Naginata : Un art martial japonais reliant tradition et pratique moderne en France
Introduction
Le Naginata est un art martial traditionnel japonais qui allie discipline, élégance et héritage culturel. Développé à l'origine au Japon il y a plusieurs siècles, il s'est progressivement répandu à l'échelle internationale. La France, en particulier, a joué un rôle important dans l'établissement de la pratique du naginata en Europe, créant une communauté active qui continue à se développer aujourd'hui.

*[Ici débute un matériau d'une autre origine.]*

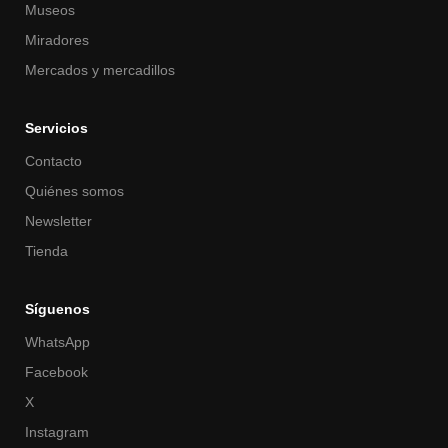
Museos
Miradores
Mercados y mercadillos
Servicios
Contacto
Quiénes somos
Newsletter
Tienda
Síguenos
WhatsApp
Facebook
X
Instagram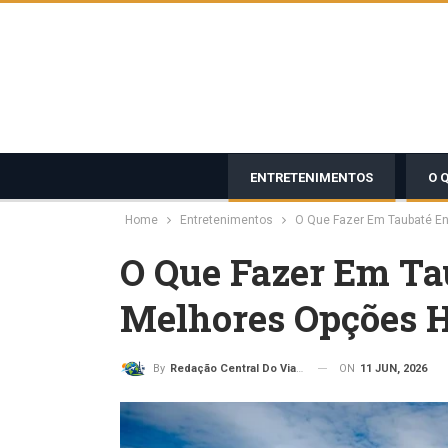
ENTRETENIMENTOS
O 
Home
Entretenimentos
O Que Fazer Em Taubaté E
O Que Fazer Em Ta
Melhores Opções H
ON
11 JUN, 2026
By
Redação Central Do Viajante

Origine de la Naginata au Japon
La naginata est une arme de bâton traditionnellement utilisée par les samouraïs et les moines guerriers dans le Japon médiéval. Au fil du temps, elle est devenue particulièrement associée aux femmes de la classe des samouraïs, à la fois comme forme d'autodéfense et comme discipline permettant de cultiver l'équilibre, la concentration et le sang-froid.

La pratique moderne, connue sous le nom de *Atarashii Naginata* (“nouveau naginata”), met l'accent sur l'entraînement physique, l'étiquette et le développement personnel plutôt que sur le combat. Aujourd'hui, il est pratiqué comme un budo (voie martiale), combinant le sport, l'éducation et l'expression culturelle.

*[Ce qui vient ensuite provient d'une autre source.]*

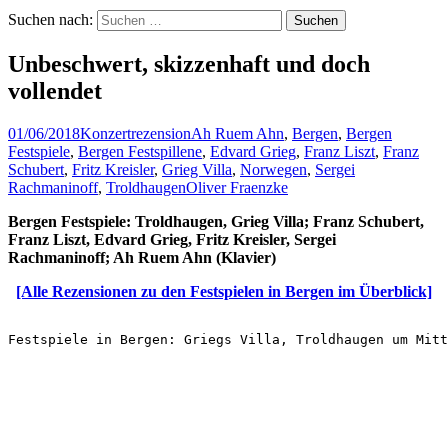
Suchen nach:
Unbeschwert, skizzenhaft und doch
vollendet
01/06/2018
Konzertrezension
Ah Ruem Ahn
,
Bergen
,
Bergen
Festspiele
,
Bergen Festspillene
,
Edvard Grieg
,
Franz Liszt
,
Franz
Schubert
,
Fritz Kreisler
,
Grieg Villa
,
Norwegen
,
Sergei
Rachmaninoff
,
Troldhaugen
Oliver Fraenzke
Bergen Festspiele: Troldhaugen, Grieg Villa; Franz Schubert,
Franz Liszt, Edvard Grieg, Fritz Kreisler, Sergei
Rachmaninoff; Ah Ruem Ahn (Klavier)
[Alle Rezensionen zu den Festspielen in Bergen im Überblick]
Festspiele in Bergen: Griegs Villa, Troldhaugen um Mitt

Introduction de la Naginata en France
Le Naginata a été introduit en France en 1973 lorsque la Fédération Française de Kendo a envoyé la kendoka Simone Charton au Japon pour étudier cette discipline. Après avoir atteint un niveau jugé digne du grade de dan, elle est revenue en France pour commencer à enseigner.

Au départ, elle n'était autorisée à enseigner qu'aux femmes. Pendant une dizaine d'années, le naginata s'est développé principalement comme un art martial féminin en France. Après la levée de cette restriction, l'entraînement s'est ouvert à tous, ce qui a accéléré sa diffusion.

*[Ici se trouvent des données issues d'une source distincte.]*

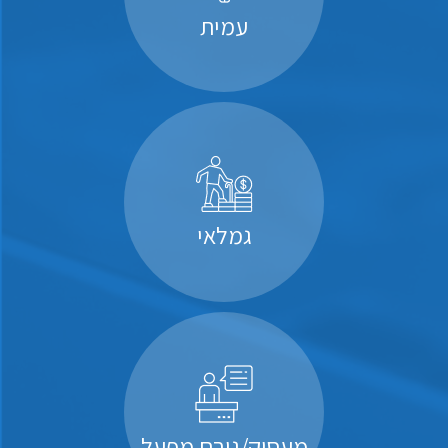
עמית
גמלאי
מעסיק/גורם מפעל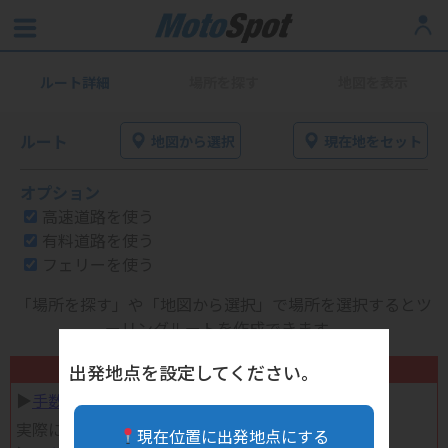
ルート詳細
場所を探す
地図を表示
ルート
地図から選択
現在地をセット
オプション
高速道路を使う
有料道路を使う
フェリーを使う
「場所を探す」や「地図から選択」で場所を選択するとツ
ーリングルートを作成できます。
不要になったバイク用品高く売れます！
出発地点を設定してください。
▶︎
手数料完全無料の自宅で売れる宅配買取
実際に売ってみた体験談
現在位置に出発地点にする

Construire une communauté européenne
Simone Charton Sensei enseignait dans le but que ses élèves deviennent eux-mêmes instructeurs. En conséquence, la plupart des pratiquants de naginata en France retracent leur lignée directement ou indirectement à son enseignement. Les pays voisins, dont la Belgique, ont également bénéficié de ce développement précoce.
Les instructeurs japonais ont joué un rôle crucial dans le maintien de la précision technique et de l'authenticité culturelle. Un héritage notable est la Coupe Tokunaga, un événement annuel qui honore un professeur japonais ayant contribué de manière significative à la pratique de la naginata en Europe.
La France dans la scène internationale du Naginata
La France a été le premier pays européen à adopter le naginata et compte toujours l'une des plus grandes communautés en dehors du Japon. Les pratiquants français ont participé à des compétitions internationales, partageant parfois le podium avec des athlètes japonais et américains lors des championnats du monde de naginata.
L'échange culturel par les arts martiaux
La pratique du Naginata en France n'est pas seulement un sport mais aussi un pont culturel. Elle permet aux pratiquants de se familiariser avec l'étiquette, la philosophie et l'esthétique japonaises, tout en favorisant les amitiés internationales.
Conclusion
Depuis ses origines dans la culture guerrière japonaise jusqu'à sa pratique moderne en France, la naginata illustre la façon dont la tradition peut traverser les cultures tout en conservant sa signification. Sa croissance continue reflète à la fois le respect de l'héritage japonais et l'attrait universel d'une pratique physique disciplinée et attentive.
À l'heure où les échanges culturels internationaux se développent, la naginata reste un exemple puissant de la manière dont les arts martiaux peuvent relier des personnes, des histoires et des perspectives par-delà les frontières.